Epidemiology of Neonatal Acute Respiratory Distress Syndrome: Prospective, Multicenter, International Cohort Study

Daniele De Luca  1   2 David G Tingay  1   2   3   4   5   6   7   8   9   10   11   12   13   14   15   16 Anton H van Kaam  6 Sherry E Courtney  7 Martin C J Kneyber  8   9 Pierre Tissieres  10   11 Ascanio Tridente  12   13 Peter C Rimensberger  13 J Jane Pillow  15   16 Neonatal ARDS Project Collaboration Group
Collaborators, Affiliations
Multicenter Study

Epidemiology of Neonatal Acute Respiratory Distress Syndrome: Prospective, Multicenter, International Cohort Study

Daniele De Luca et al. Pediatr Crit Care Med. .

Abstract

Objectives: Age-specific definitions for acute respiratory distress syndrome (ARDS) are available, including a specific definition for neonates (the "Montreux definition"). The epidemiology of neonatal ARDS is unknown. The objective of this study was to describe the epidemiology, clinical course, treatment, and outcomes of neonatal ARDS.

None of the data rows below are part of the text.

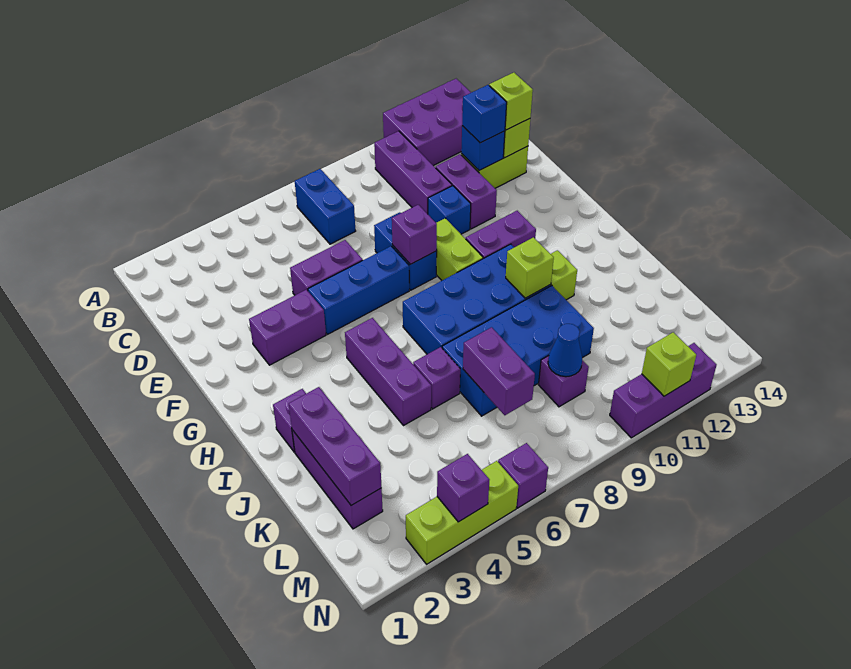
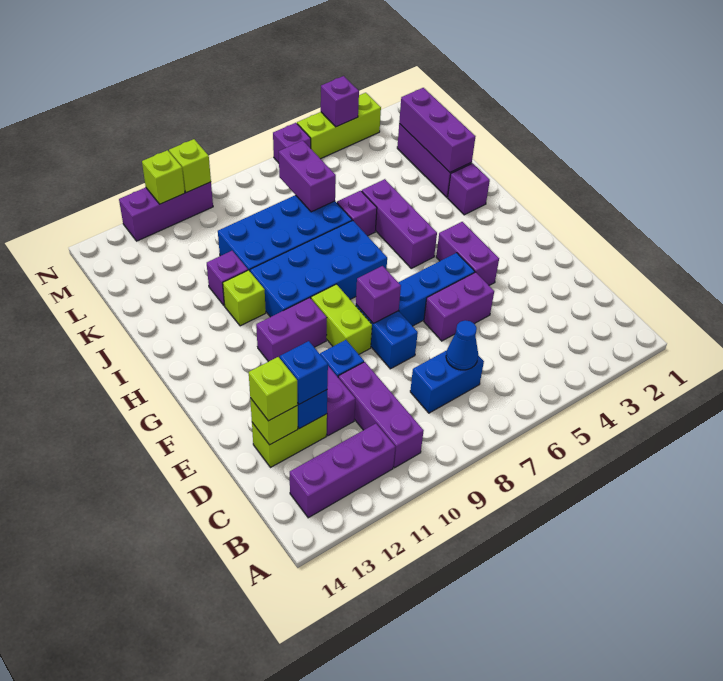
purple brick A11:B13 level 1 -> purple brick B11:B13 level 1
blue brick B7:C7 level 1 -> blue brick C7:C8 level 1
purple brick F3:F4 level 1 -> purple brick F4:G4 level 1
lime brick I10 level 2 -> lime brick N10 level 2
purple brick L9 level 1 -> purple brick J11 level 1
blue cone L9 level 2 -> blue cone C7 level 2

Design: Prospective, international, observational, cohort study.

Setting: Fifteen academic neonatal ICUs.

Patients: Consecutive sample of neonates of any gestational age admitted to participating sites who met the neonatal ARDS Montreux definition criteria.

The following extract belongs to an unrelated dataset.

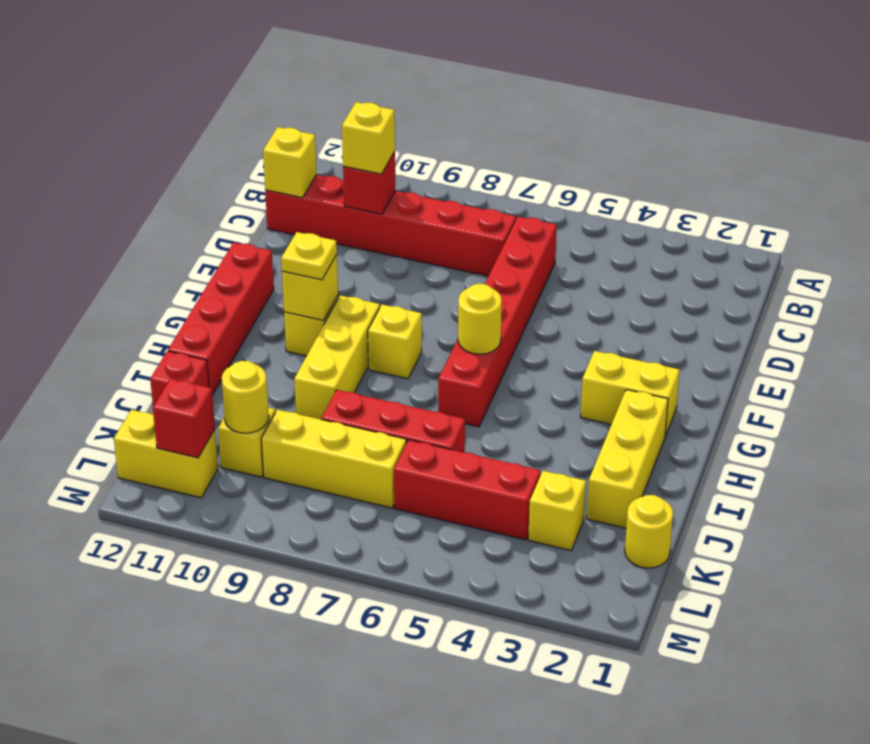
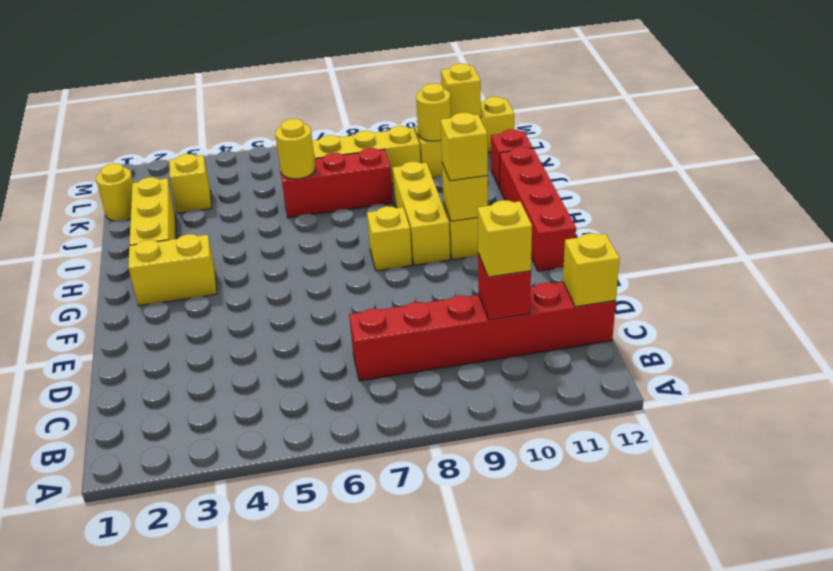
red brick C6:H6 level 1 -> none
yellow round brick G6 level 2 -> yellow round brick J6 level 2
yellow plate G10 level 3 -> yellow brick G10 level 3
red brick K4:K6 level 1 -> none
red brick L11 level 2 -> yellow brick L11 level 2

Measurements and main results: Neonatal ARDS was classified as direct or indirect, infectious or noninfectious, and perinatal (≤ 72 hr after birth) or late in onset. Primary outcomes were: 1) survival at 30 days from diagnosis, 2) inhospital survival, and 3) extracorporeal membrane oxygenation (ECMO)-free survival at 30 days from diagnosis. Secondary outcomes included respiratory complications and common neonatal extrapulmonary morbidities. A total of 239 neonates met criteria for the diagnosis of neonatal ARDS. The median prevalence was 1.5% of neonatal ICU admissions with male/female ratio of 1.5. Respiratory treatments were similar across gestational ages. Direct neonatal ARDS (51.5% of neonates) was more common in term neonates and the perinatal period. Indirect neonatal ARDS was often triggered by an infection and was more common in preterm neonates. Thirty-day, inhospital, and 30-day ECMO-free survival were 83.3%, 76.2%, and 79.5%, respectively. Direct neonatal ARDS was associated with better survival outcomes than indirect neonatal ARDS. Direct and noninfectious neonatal ARDS were associated with the poorest respiratory outcomes at 36 and 40 weeks' postmenstrual age. Gestational age was not associated with any primary outcome on multivariate analyses.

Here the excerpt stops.